By MixDex Article may include affiliate links

OTT stands for “over the top” and is an umbrella term for streaming services or content that deliver content to viewers over the Internet, bypassing any traditional cable, satellite or terrestrial broadcasting methods.

  • In general, Hulu, Netflix, Amazon Prime Video, Sling and other similar services are considered OTT services.
  • OTT can also be distributed via the Internet onto social media platforms such as Instagram, Facebook and Twitter as both taped and live video.
  • Content shown on OTT services can be exclusive to it or purchased from other production companies (for example, Netflix’s “Stranger Things” was originally exclusive to its streaming service — while the company also carries “Friends” — which originally aired on NBC).
  • Note that while many OTT services can and are frequently viewed on computers, laptops, tablets and mobile devices, OTT can still be viewed on televisions.
  • However, viewing on a television requires either a “smart TV” that can connect to the Internet or a third party device such as Apple TV, Roku or Amazon Fire TV — rather than a cable or satellite link or free over the air signal.
  • There are also OTT networks that either exclusively or primarily distribute content over the Internet via streaming — such as Newsy and Cheddar.
  • Many of the players in the OTT space are startups or independent content producers.

_DATA ENTRIES_
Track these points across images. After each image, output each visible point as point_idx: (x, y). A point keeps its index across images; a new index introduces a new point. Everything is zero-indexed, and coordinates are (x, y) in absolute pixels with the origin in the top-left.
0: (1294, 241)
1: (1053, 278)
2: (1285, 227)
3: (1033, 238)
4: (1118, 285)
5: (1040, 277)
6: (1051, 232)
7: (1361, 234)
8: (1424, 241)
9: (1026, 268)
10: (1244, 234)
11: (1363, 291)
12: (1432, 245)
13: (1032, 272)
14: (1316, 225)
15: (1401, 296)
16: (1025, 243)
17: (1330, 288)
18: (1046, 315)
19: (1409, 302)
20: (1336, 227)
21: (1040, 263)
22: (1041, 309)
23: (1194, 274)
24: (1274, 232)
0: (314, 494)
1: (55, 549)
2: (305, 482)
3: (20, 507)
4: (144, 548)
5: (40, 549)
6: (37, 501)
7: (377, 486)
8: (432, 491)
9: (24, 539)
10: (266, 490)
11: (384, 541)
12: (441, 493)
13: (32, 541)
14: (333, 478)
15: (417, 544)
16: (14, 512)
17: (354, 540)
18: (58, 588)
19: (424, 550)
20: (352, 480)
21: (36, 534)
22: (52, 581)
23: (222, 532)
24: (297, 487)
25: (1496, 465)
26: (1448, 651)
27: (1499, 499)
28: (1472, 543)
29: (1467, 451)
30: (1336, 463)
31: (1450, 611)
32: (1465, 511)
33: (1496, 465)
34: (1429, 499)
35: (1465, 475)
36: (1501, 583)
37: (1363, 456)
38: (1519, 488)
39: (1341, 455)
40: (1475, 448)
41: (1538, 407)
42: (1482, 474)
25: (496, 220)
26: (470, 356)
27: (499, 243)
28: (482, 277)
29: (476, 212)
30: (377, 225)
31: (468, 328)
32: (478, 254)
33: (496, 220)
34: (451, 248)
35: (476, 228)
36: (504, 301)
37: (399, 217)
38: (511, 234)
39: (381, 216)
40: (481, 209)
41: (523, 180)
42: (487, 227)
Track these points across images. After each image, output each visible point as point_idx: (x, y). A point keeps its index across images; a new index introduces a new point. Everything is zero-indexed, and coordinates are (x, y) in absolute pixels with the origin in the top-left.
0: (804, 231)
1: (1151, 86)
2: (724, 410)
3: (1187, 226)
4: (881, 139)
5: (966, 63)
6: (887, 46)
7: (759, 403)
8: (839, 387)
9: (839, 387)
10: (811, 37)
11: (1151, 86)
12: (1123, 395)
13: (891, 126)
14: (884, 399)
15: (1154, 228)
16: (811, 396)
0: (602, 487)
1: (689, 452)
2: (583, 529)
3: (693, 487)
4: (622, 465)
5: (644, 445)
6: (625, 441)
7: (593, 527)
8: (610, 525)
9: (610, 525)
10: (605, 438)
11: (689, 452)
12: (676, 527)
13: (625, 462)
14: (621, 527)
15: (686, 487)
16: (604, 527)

_TASKS TO COMPLETE_
#1 Which two networks does the text on OTT streaming give as distributing content exclusively or primarily over the Internet?
#2 Continue the text on OTT streaming from its last sentence.
The data above comes from a separate source.

_ANSWERS_
#1 Newsy and Cheddar.

#2
  • However, traditional media companies have also entered the OTT arena.
  • For example, CBS All Access, CBSN, ABC News Live, CNN Go, HBO Now and HBO Go are all OTT-style streaming services provided by prominent names in broadcasting.
  • In addition, cable and satellite providers often offer a streaming component as a sort of “add on” to their traditional TV offerings that could be considered OTT from a technical standpoint, even though the content remains mostly identical to what viewers see via traditional services.
  • The name OTT is partially derived from the acronym OTA, which stands for “over the air” and refers to the “old” way of grabbing TV signals for free.
  • In the name “top” is a general reference to any traditional broadcast distribution system — which, by definition, cannot be used by an OTT offering — and the general idea that OTT services “go over” them to get content to viewers.